The result, Ozaukee Program Director Beth Maresh said, is a modern campus that blends with the surrounding landscape and enhances the Wisconsin Humane Society’s mission.
“It’s not what you expect of an animal shelter,” she said. “People love it. It’s sort of a destination for people to come to with their kids. That’s really what we wanted.”
Maresh said more than 10,000 people have visited the new campus in the past year.
The new building also has attracted more help. Volunteer Coordinator Rachelle LeJune said the number of volunteers has doubled to more than 370 people, and there have been more than 2,400 successful adoptions.
It helps that those visitors are entering a building striving for Leadership in Energy and Environmental Design gold certification. The campus includes solar panels, a solar hot water system and energy conservation material on the exterior of the building.

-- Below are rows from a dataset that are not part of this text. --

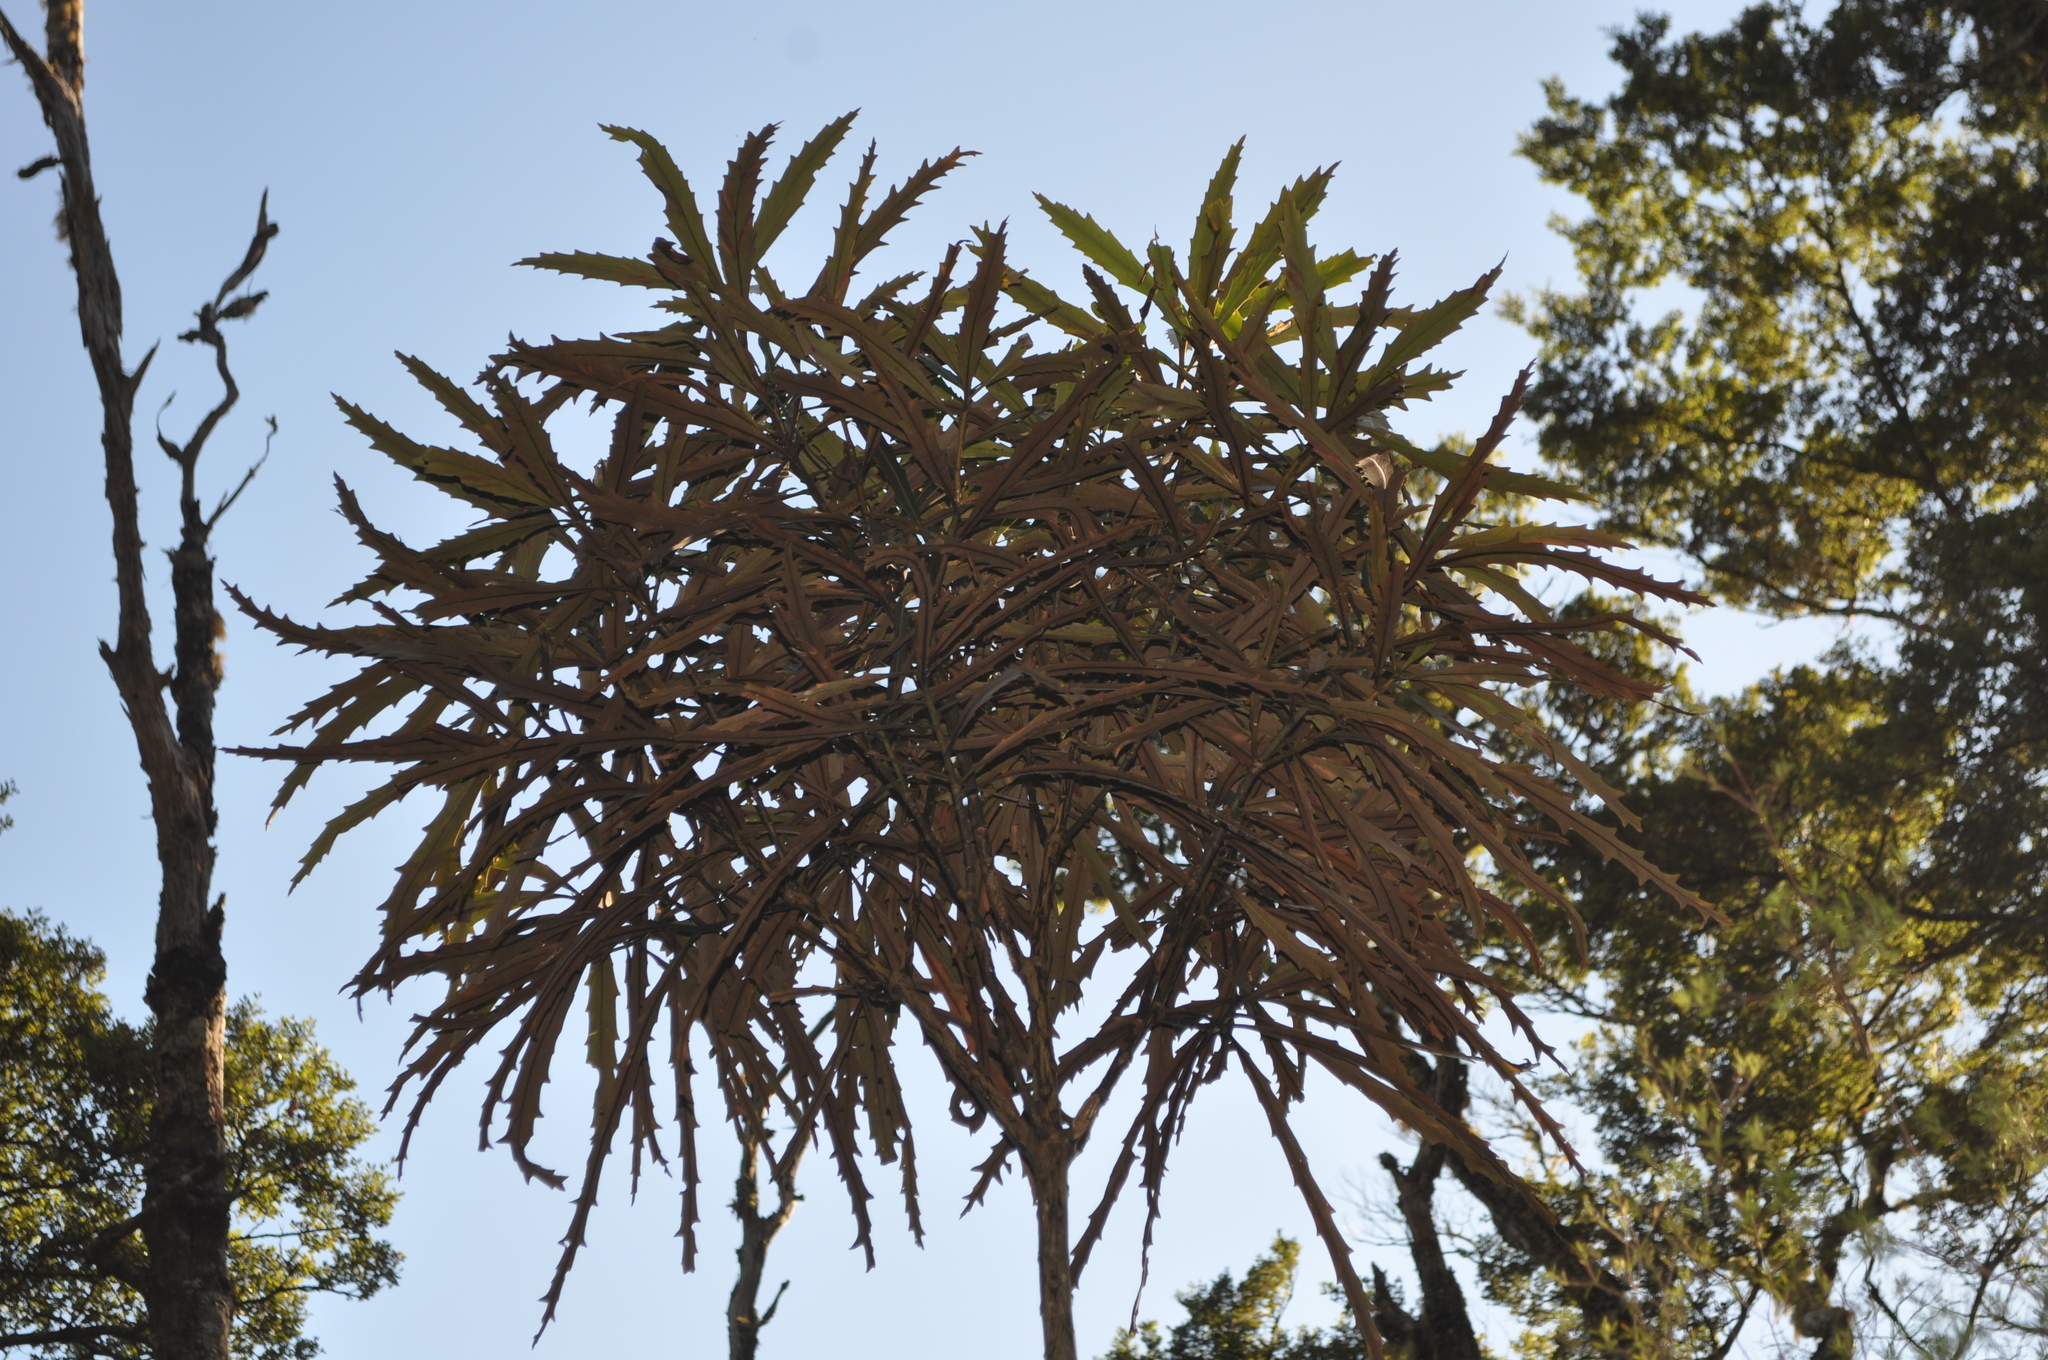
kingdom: Plantae
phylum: Tracheophyta
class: Magnoliopsida
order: Apiales
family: Araliaceae
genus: Pseudopanax
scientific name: Pseudopanax crassifolius
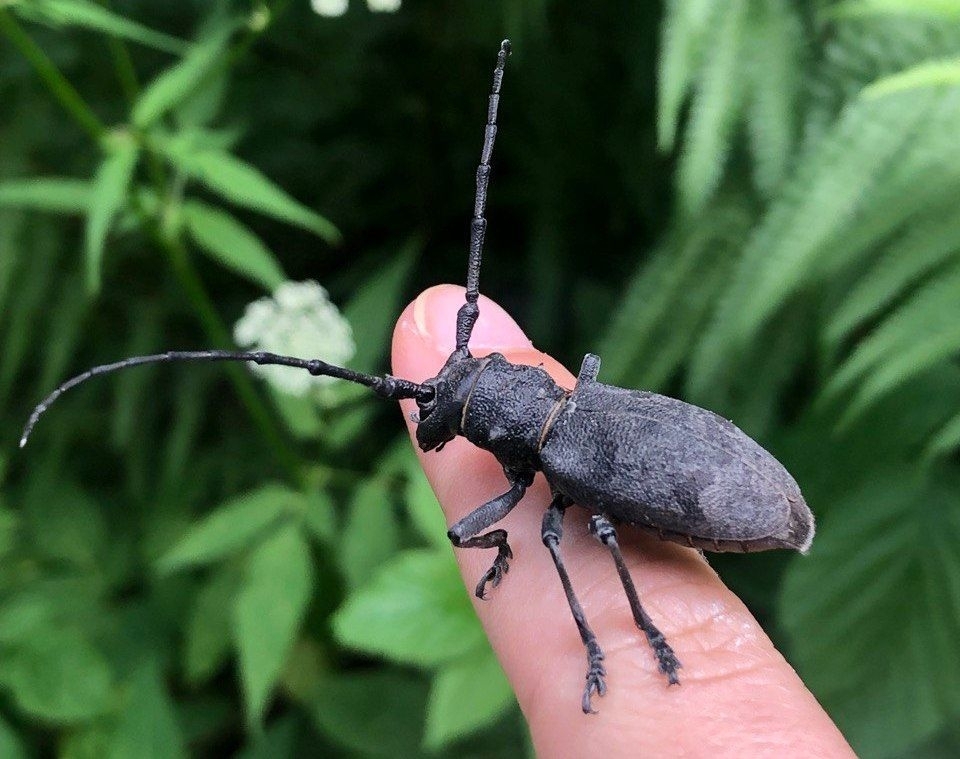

The building’s tall windows and skylights flood the animal areas with natural light, while visitors enter into a spacious, quiet, odor-free lobby. The animal smells stay by the animals, thanks to an energy-efficient and high-tech ventilation system.
It’s a long way from the society’s previous home: a small, outdated building on a service road on the outskirts of Saukville.
The new campus gives the animals more room, a doggy day spa, a classroom for training, cage-free adoption “suites,” animal lodging and a state-of-the-art veterinary clinic.
There also is a walking trail and a courtyard behind the building.
“The environment the animals are in is much less stressful,” Maresh said. “It’s a homelike setting.”